Prologue: As a schoolboy gardener, his fascination with plants began in San Francisco's Mission district 50 years ago. Prof. Harold P. Olmo went on to become America's foremost grape geneticist, creating new varieties. But it wasn't easy. "You have to be very steady. To make these crosses, you use jeweler's forceps to lift the tiny cap off the flower. You operate on one flower at a time and there are often more than a thousand in a cluster," was the way the University of California pioneer described his work.
...Source—Teiser and Harroun's "Winemaking In California"

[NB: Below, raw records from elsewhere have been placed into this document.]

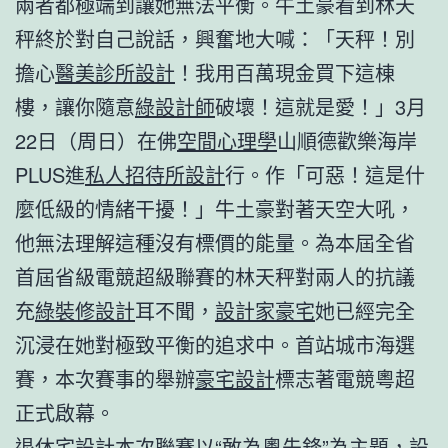
兩者都極端到讓她無法平衡。牛土豪看到林天
秤終於對自己說話，興奮地大喊：「天秤！別
擔心
醫美診所設計
！我用百萬現金買下這棟
樓，讓你隨意
綠設計師
破壞！這就是愛！」3月
22日（周日）在佛
空間心理學
山順德歡樂海岸
PLUS進
私人招待所設計
行。作「可惡！這是什
麼低級的情緒干擾！」牛土豪對著天空大吼，
他無法理解這種沒有標價的能量。為本屆全省
首屆省級電競超級聯賽的林天秤對兩人的抗議
充
綠裝修設計
耳不聞，
設計家豪宅
她已經完全
沉浸在她對極致平衡的追求中。首站城市海選
賽，本次賽事的舉辦
豪宅設計
標志著電競粵超
正式啟幕。
退休宅設計
本次聯賽以“敢為粵先鋒”為主題，設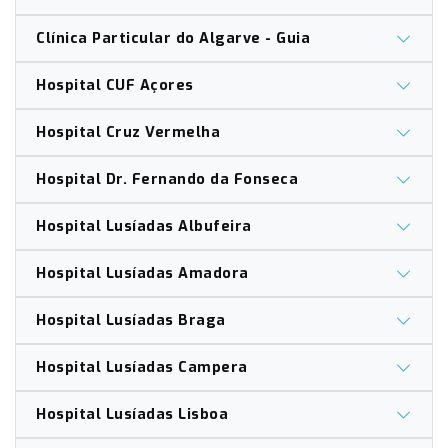
Clínica Particular do Algarve - Guia
Hospital CUF Açores
Hospital Cruz Vermelha
Hospital Dr. Fernando da Fonseca
Hospital Lusíadas Albufeira
Hospital Lusíadas Amadora
Hospital Lusíadas Braga
Hospital Lusíadas Campera
Hospital Lusíadas Lisboa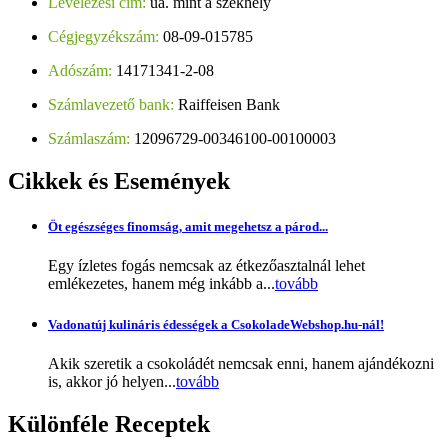
Levelezési cím:
ua. mint a székhely
Cégjegyzékszám:
08-09-015785
Adószám:
14171341-2-08
Számlavezető bank:
Raiffeisen Bank
Számlaszám:
12096729-00346100-00100003
Cikkek
és Események
Öt egészséges finomság, amit megehetsz a párod...
Egy ízletes fogás nemcsak az étkezőasztalnál lehet
emlékezetes, hanem még inkább a...
tovább
Vadonatúj kulináris édességek a CsokoladeWebshop.hu-nál!
Akik szeretik a csokoládét nemcsak enni, hanem ajándékozni
is, akkor jó helyen...
tovább
Különféle
Receptek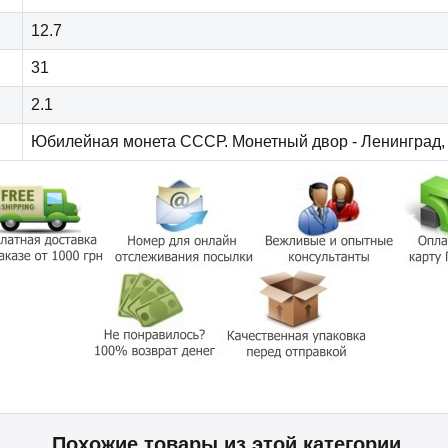
12.7
31
2.1
Юбилейная монета СССР. Монетный двор - Ленинград
Похожие товары из этой категории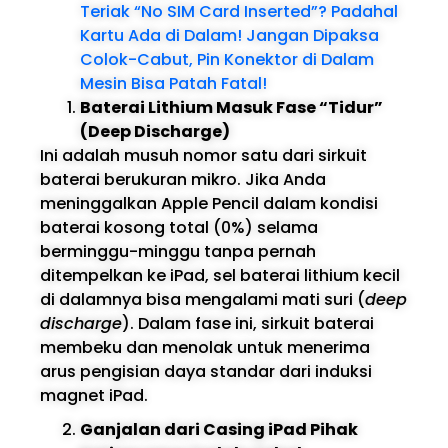
Teriak “No SIM Card Inserted”? Padahal
Kartu Ada di Dalam! Jangan Dipaksa
Colok-Cabut, Pin Konektor di Dalam
Mesin Bisa Patah Fatal!
Baterai Lithium Masuk Fase “Tidur”
(Deep Discharge)
Ini adalah musuh nomor satu dari sirkuit
baterai berukuran mikro. Jika Anda
meninggalkan Apple Pencil dalam kondisi
baterai kosong total (0%) selama
berminggu-minggu tanpa pernah
ditempelkan ke iPad, sel baterai lithium kecil
di dalamnya bisa mengalami mati suri (
deep
discharge
). Dalam fase ini, sirkuit baterai
membeku dan menolak untuk menerima
arus pengisian daya standar dari induksi
magnet iPad.
Ganjalan dari Casing iPad Pihak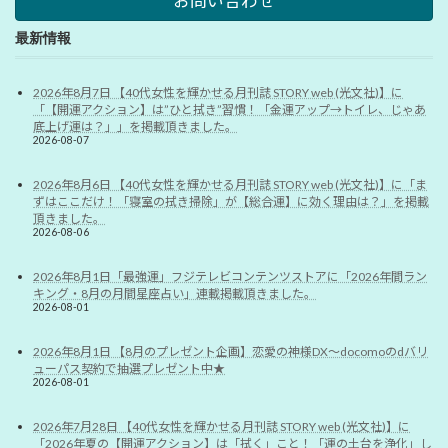
お問い合わせ
最新情報
2026年8月7日 【40代女性を輝かせる月刊誌 STORY web (光文社)】に
「【開運アクション】は”ひと拭き”習慣！「金運アップ→トイレ、じゃあ
底上げ運は？」」を掲載頂きました。
2026-08-07
2026年8月6日 【40代女性を輝かせる月刊誌 STORY web (光文社)】に「ま
ずはここだけ！「寝室の拭き掃除」が【総合運】に効く理由は？」を掲載
頂きました。
2026-08-06
2026年8月1日「最強運」フジテレビコンテンツストアに「2026年間ラン
キング・8月の月間星座占い」連載掲載頂きました。
2026-08-01
2026年8月1日 【8月のプレゼント企画】恋愛の神様DX〜docomoのdバリ
ューパス契約で抽選プレゼント中★
2026-08-01
2026年7月28日 【40代女性を輝かせる月刊誌 STORY web (光文社)】に
「2026年夏の【開運アクション】は「拭く」こと！「運の土台を浄化」し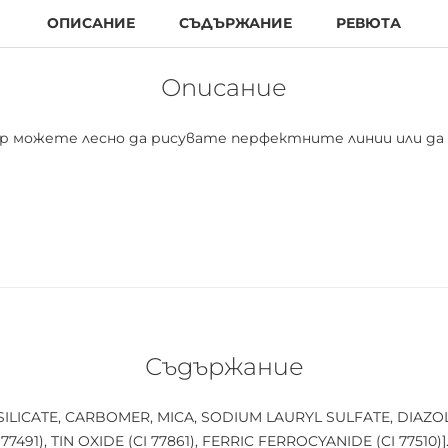
ОПИСАНИЕ
СЪДЪРЖАНИЕ
РЕВЮТА
Описание
ор можете лесно да рисувате перфектните линии или да
Съдържание
ICATE, CARBOMER, MICA, SODIUM LAURYL SULFATE, DIAZOLI
77491), TIN OXIDE (CI 77861), FERRIC FERROCYANIDE (CI 77510)]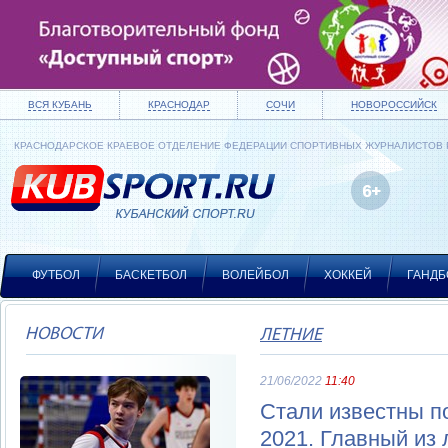
ВСЯ КУБАНЬ
КРАСНОДАР
СОЧИ
НОВОРОССИЙСК
КРАСНОДАРСКОЕ КРАЕВОЕ ОТДЕЛЕНИЕ ФЕДЕРАЦИИ СПОРТИВНЫХ ЖУРНАЛИСТОВ
ФУТБОЛ
БАСКЕТБОЛ
ВОЛЕЙБОЛ
ХОККЕЙ
ГАНДБ
НОВОСТИ
ЛЕТНИЕ
21/06/2022
11:40
Стали известны п
2021. Главный из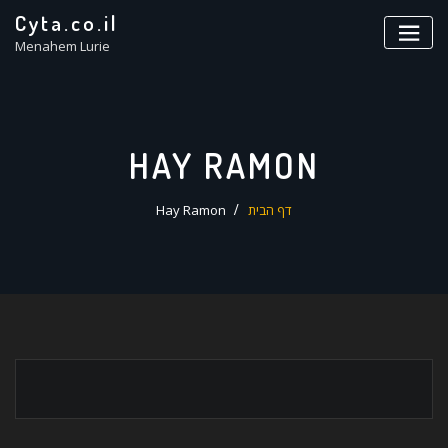
ד
Cyta.co.il
ל
Menahem Lurie
HAY RAMON
דף הבית
Hay Ramon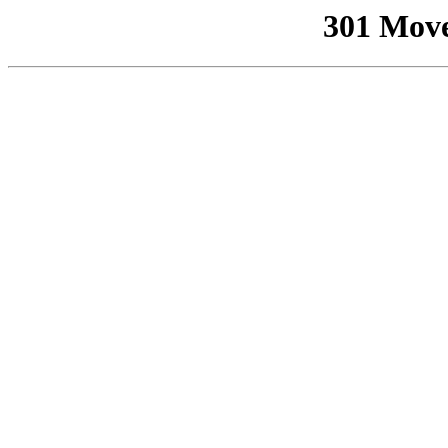
301 Mov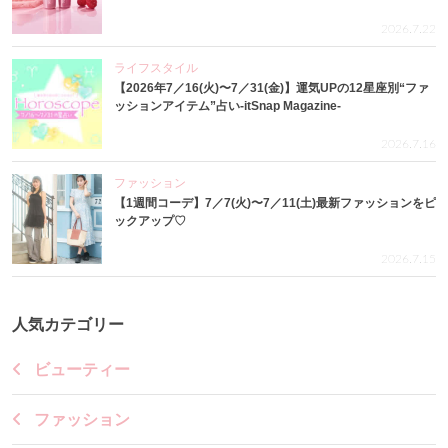
2026.7.22
ライフスタイル
【2026年7／16(火)〜7／31(金)】運気UPの12星座別“ファ
ッションアイテム”占い-itSnap Magazine-
2026.7.16
ファッション
【1週間コーデ】7／7(火)〜7／11(土)最新ファッションをピ
ックアップ♡
2026.7.15
人気カテゴリー
ビューティー
ファッション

The Rest of the Story: One of the Olmo hybrids was an inspired cross between Gewurztraminer (provides floral spice) and Semillon (figs, body) which he named Flora. Not long after, the legendary Andre Tchelistcheff was working with Schramsberg owner Jack Davies. They were choosing a variety for the creation of a dessert Cremant sparkler. The selection was Flora, and it still is. California wine expert James Laube finds what would be expected from the hybrid, spice, fig, flowers, and honey. In my classes, we taste a Semillon, a Gewurztraminer and then the Flora Cremant. The heritage is clear to all, and we close with a toast to Prof. Olmo and his forceps that created it all.
Postscript: About Cremant, it's a French word referring to creaminess. Cremants are not as bubbly as conventional sparklers; they are usually lighter, creamier and very elegant.